* Sayfa alıntısı *
==================================================

URFA’DA EYYUBİLER DEVRİ (11821260)
Sultan Salahaddin Eyyubî (saltanatı.1174–1193), Haçlılarla mücadele etmek niyetinde olduğundan, Urfa, Harran ve Rakka gibi sınır şehirlerini ele geçirmek istiyordu. 1182 tarihinde de Urfa’yı ve diğer şehirleri çetin bir savaştan sonra Zengilerden aldı. Harran 1182 yılında Eyyubilerin hâkimiyetine girdiğinde Sultan Salahaddin Harran’ı el-Cezire ve Musul bölgelerinin zaptında üs olarak kullandı. Anadolu Selçuklularının Harran ve Urfa’yı kuşatması başarısız olunca, Eyyubi hükümdarı Salih Necmeddin 1236 senesinde Urfa ve Harran’ı kendisine yardım eden ve o tarihlerde Moğolların önünden kaçarak Anadolu’ya gelen Harezmlilere bıraktı. Harezmlerin halka kötü davranışı üzerine, 1241’de Halep Eyyubi hükümdarı Melik Nasır Salahaddin Urfa ve çevresine saldırarak buraları zaptetti.

Bu şekilde Anadolu ve Suriye bölgesinde bulunan İslam devletleri birbirleriyle uğraşırken büyük tehlike de kendilerine yaklaşıyor ve bütün İslam dünyasını tehdit ediyordu. Nihayet Urfa ve çevresi 1244 senesinde Moğolların öncü birlikleri olan Tatarların saldırısına uğradı.

İslam dünyasının üzerine bir kâbus gibi çöken Moğollar, nihayet 1259–60 senesinde Urfa’yı da alarak Eyubilerin hâkimiyetine son verdiler. Böylece Eyyubilerin 75 yıl kadar süren Urfa’daki hâkimiyetleri son bulmuş oldu.

==================================================

* Kayıtlar *
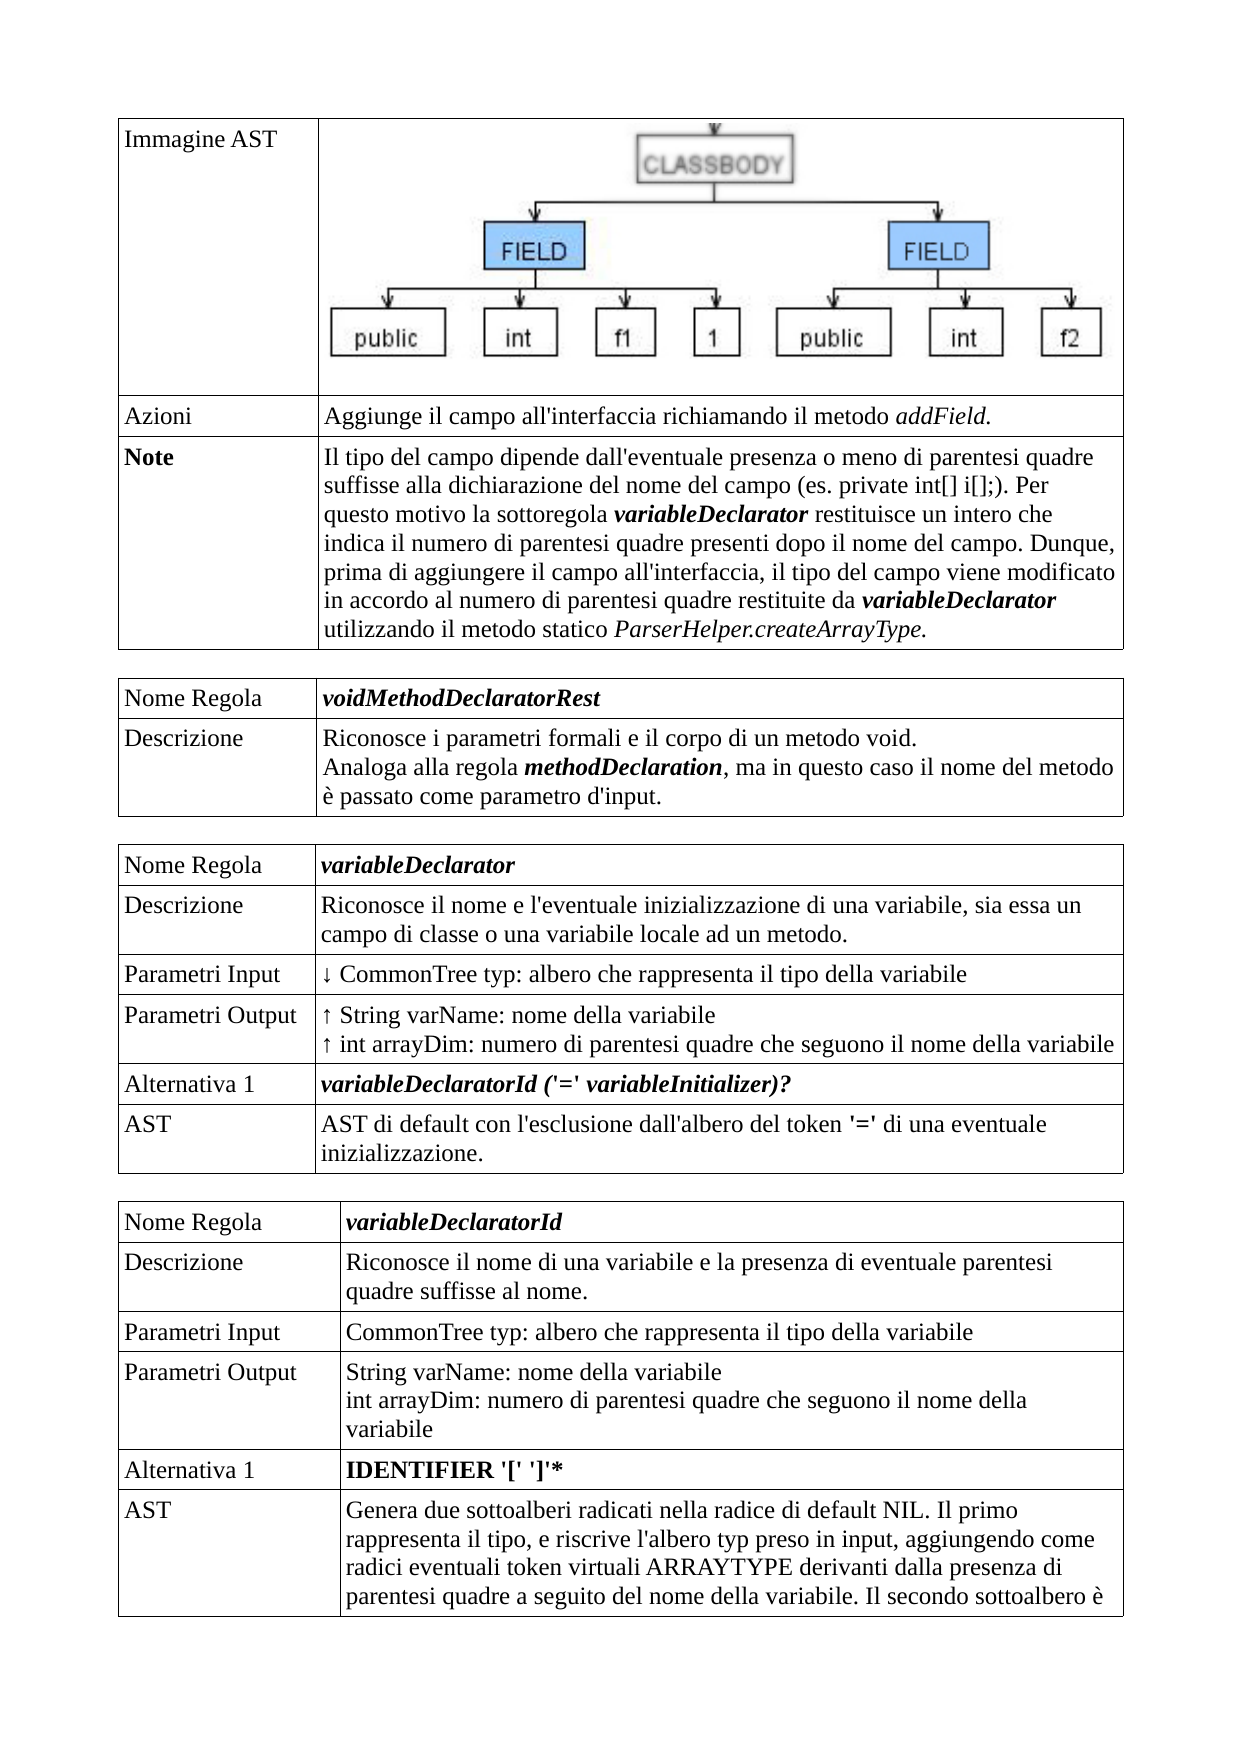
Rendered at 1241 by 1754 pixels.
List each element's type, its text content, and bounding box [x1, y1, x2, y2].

table_cell variableDeclaratorId ('=' variableInitializer)? [316, 1064, 1123, 1103]
table_cell Riconosce i parametri formali e il corpo di un metodo void. Analoga alla regola methodDeclaration, ma in questo caso il nome del metodo è passato come parametro d'input. [317, 719, 1123, 816]
table_cell IDENTIFIER '[' ']'* [341, 1450, 1123, 1489]
table_header variableDeclarator [316, 845, 1123, 885]
table_header Nome Regola [119, 679, 316, 718]
table_cell AST di default con l'esclusione dall'albero del token '=' di una eventuale inizializzazione. [316, 1105, 1123, 1172]
table_header Nome Regola [119, 1202, 340, 1242]
table_cell Parametri Output [119, 1352, 340, 1449]
table_cell Parametri Output [119, 995, 315, 1063]
table_cell Descrizione [119, 886, 315, 954]
table_cell Immagine AST [119, 119, 318, 395]
table_cell Parametri Input [119, 955, 315, 994]
table_cell Alternativa 1 [119, 1450, 340, 1489]
table_cell String varName: nome della variabile int arrayDim: numero di parentesi quadre che seguono il nome della variabile [341, 1352, 1123, 1449]
table_cell AST [119, 1105, 315, 1172]
table_cell Descrizione [119, 1243, 340, 1311]
table_cell Azioni [119, 396, 318, 436]
table_header voidMethodDeclaratorRest [317, 679, 1123, 718]
table_cell Il tipo del campo dipende dall'eventuale presenza o meno di parentesi quadre suffisse alla dichiarazione del nome del campo (es. private int[] i[];). Per questo motivo la sottoregola variableDeclarator restituisce un intero che indica il numero di parentesi quadre presenti dopo il nome del campo. Dunque, prima di aggiungere il campo all'interfaccia, il tipo del campo viene modificato in accordo al numero di parentesi quadre restituite da variableDeclarator utilizzando il metodo statico ParserHelper.createArrayType. [319, 437, 1123, 648]
table_header variableDeclaratorId [341, 1202, 1123, 1242]
table_cell Descrizione [119, 719, 316, 816]
table_cell ↓ CommonTree typ: albero che rappresenta il tipo della variabile [316, 955, 1123, 994]
table_cell CommonTree typ: albero che rappresenta il tipo della variabile [341, 1312, 1123, 1351]
table_cell ↑ String varName: nome della variabile ↑ int arrayDim: numero di parentesi quadre che seguono il nome della variabile [316, 995, 1123, 1063]
table_cell [319, 119, 1123, 395]
table_cell Note [119, 437, 318, 648]
table_cell AST [119, 1490, 340, 1616]
table_cell Alternativa 1 [119, 1064, 315, 1103]
picture [323, 123, 1118, 361]
table_cell Riconosce il nome e l'eventuale inizializzazione di una variabile, sia essa un campo di classe o una variabile locale ad un metodo. [316, 886, 1123, 954]
table_cell Parametri Input [119, 1312, 340, 1351]
table_header Nome Regola [119, 845, 315, 885]
table_cell Aggiunge il campo all'interfaccia richiamando il metodo addField. [319, 396, 1123, 436]
table_cell Genera due sottoalberi radicati nella radice di default NIL. Il primo rappresenta il tipo, e riscrive l'albero typ preso in input, aggiungendo come radici eventuali token virtuali ARRAYTYPE derivanti dalla presenza di parentesi quadre a seguito del nome della variabile. Il secondo sottoalbero è [341, 1490, 1123, 1616]
table_cell Riconosce il nome di una variabile e la presenza di eventuale parentesi quadre suffisse al nome. [341, 1243, 1123, 1311]
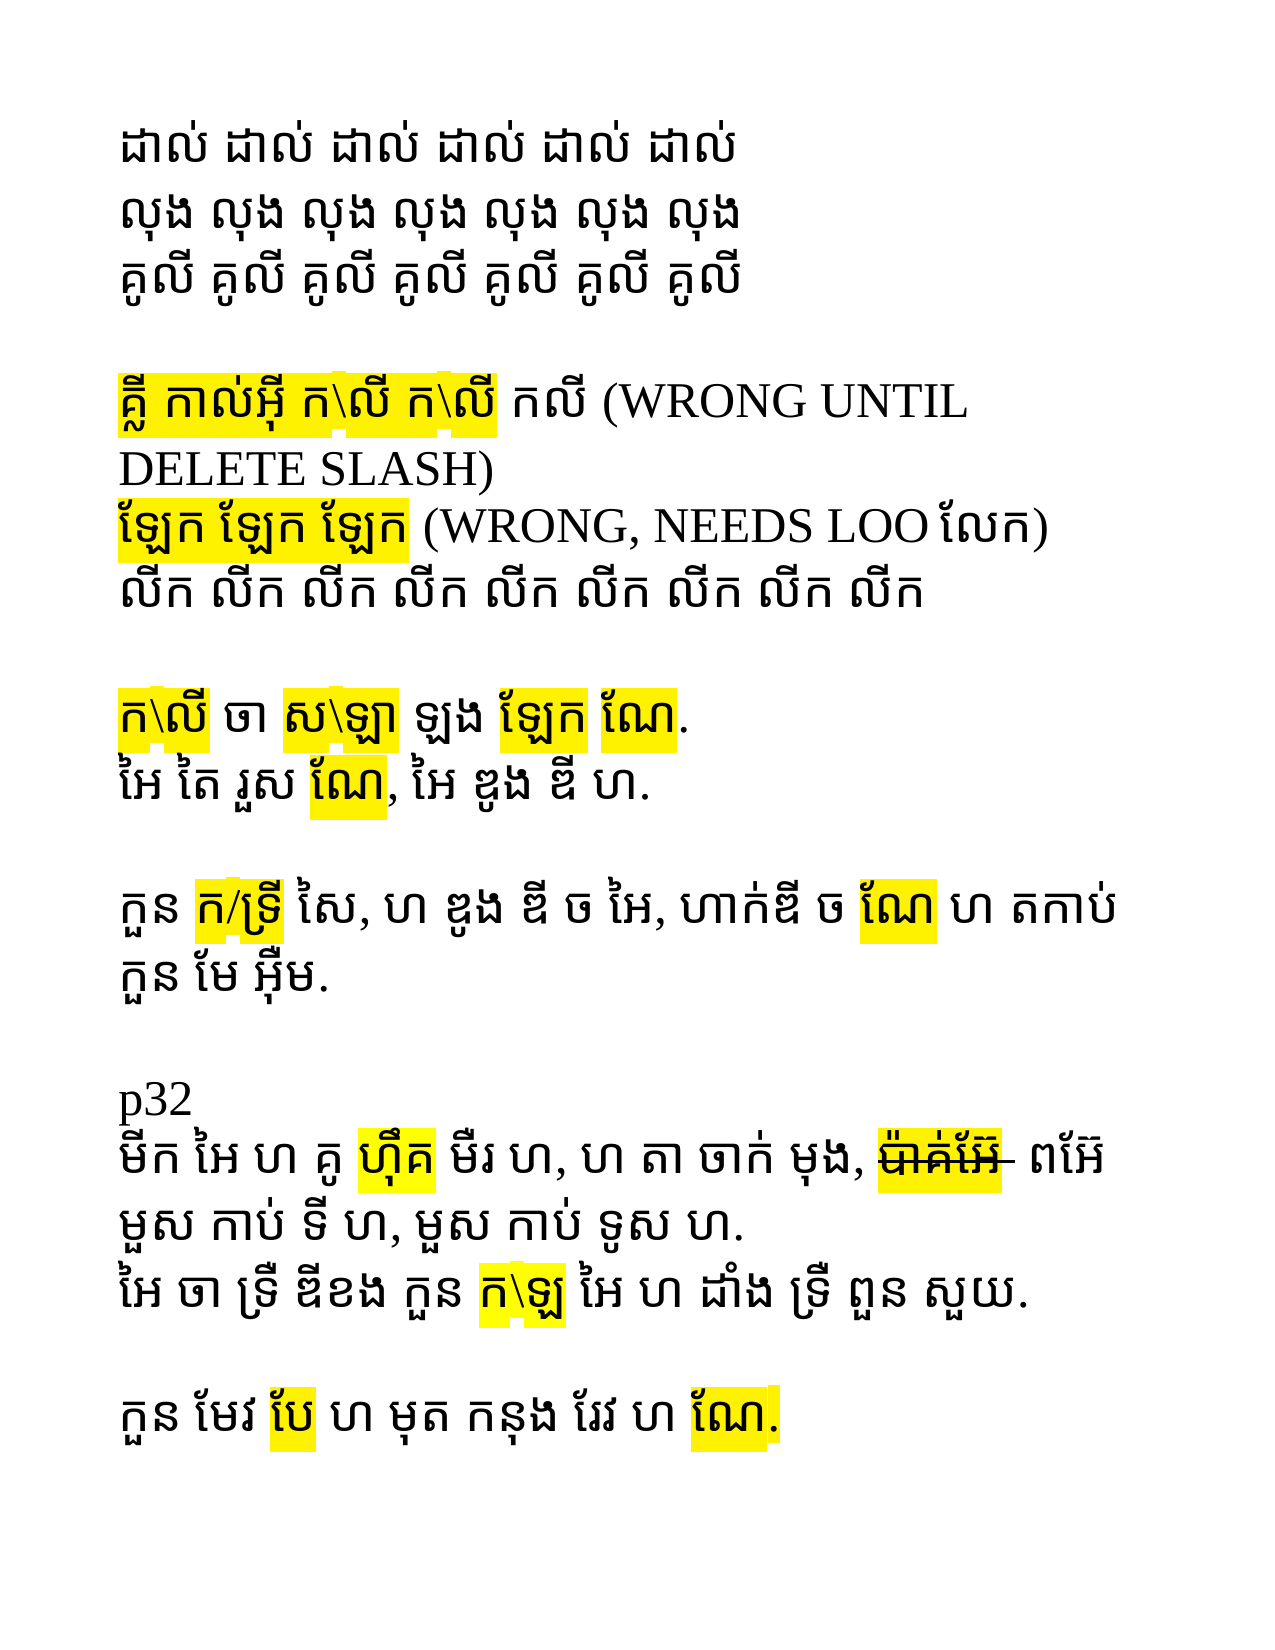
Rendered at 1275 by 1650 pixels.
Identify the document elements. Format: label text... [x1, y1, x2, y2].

==================================================

* Görev 1 *
Sayfa alıntısına göre şu ifadeler doğru mu: (a) Salahaddin Eyyubî Urfa’yı 1182’de Zengilerden aldı. (b) Salih Necmeddin 1236’da Urfa ve Harran’ı Moğollara bıraktı. (c) Eyyubilerin Urfa’daki hâkimiyeti yaklaşık 75 yıl sürdü. Her birine evet ya da hayır diye yanıt verin ve bu yanıtı belirleyen sözleri metinden değiştirmeden aktarın.
* Görev 2 *
Sayfa alıntısının "Bu şekilde Anadolu" sözlerinden "Tatarların saldırısına uğradı." sözlerine kadar olan kısmını hiçbir değişiklik yapmadan geri verin.

* Görev sonucu 1 *
(a) Evet: "1182 tarihinde de Urfa’yı ve diğer şehirleri çetin bir savaştan sonra Zengilerden aldı."
(b) Hayır: "Urfa ve Harran’ı kendisine yardım eden ve o tarihlerde Moğolların önünden kaçarak Anadolu’ya gelen Harezmlilere bıraktı."
(c) Evet: "Böylece Eyyubilerin 75 yıl kadar süren Urfa’daki hâkimiyetleri son bulmuş oldu."

* Görev sonucu 2 *
Bu şekilde Anadolu ve Suriye bölgesinde bulunan İslam devletleri birbirleriyle uğraşırken büyük tehlike de kendilerine yaklaşıyor ve bütün İslam dünyasını tehdit ediyordu. Nihayet Urfa ve çevresi 1244 senesinde Moğolların öncü birlikleri olan Tatarların saldırısına uğradı.